*** Data to use ***
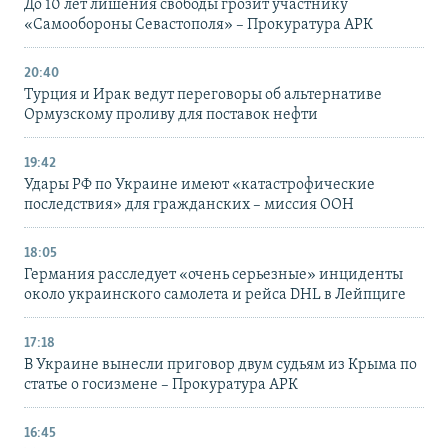
До 10 лет лишения свободы грозит участнику
«Самообороны Севастополя» – Прокуратура АРК
20:40
Турция и Ирак ведут переговоры об альтернативе
Ормузскому проливу для поставок нефти
19:42
Удары РФ по Украине имеют «катастрофические
последствия» для гражданских – миссия ООН
18:05
Германия расследует «очень серьезные» инциденты
около украинского самолета и рейса DHL в Лейпциге
17:18
В Украине вынесли приговор двум судьям из Крыма по
статье о госизмене – Прокуратура АРК
16:45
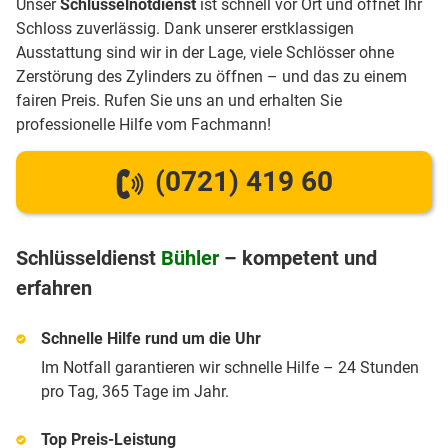
Unser
Schlüsselnotdienst
ist schnell vor Ort und öffnet Ihr
Schloss zuverlässig. Dank unserer erstklassigen
Ausstattung sind wir in der Lage, viele Schlösser ohne
Zerstörung des Zylinders zu öffnen – und das zu einem
fairen Preis. Rufen Sie uns an und erhalten Sie
professionelle Hilfe vom Fachmann!
(0721) 419 60
Schlüsseldienst
Bühler
– kompetent und
erfahren
Schnelle Hilfe rund um die Uhr
Im Notfall garantieren wir schnelle Hilfe – 24 Stunden
pro Tag, 365 Tage im Jahr.
Top Preis-Leistung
*** End of Data to use ***
- [Work to complete]
Please return all lines from the records that hold the word "Прокуратура".

- [Finished exercise]
«Самообороны Севастополя» – Прокуратура АРК
статье о госизмене – Прокуратура АРК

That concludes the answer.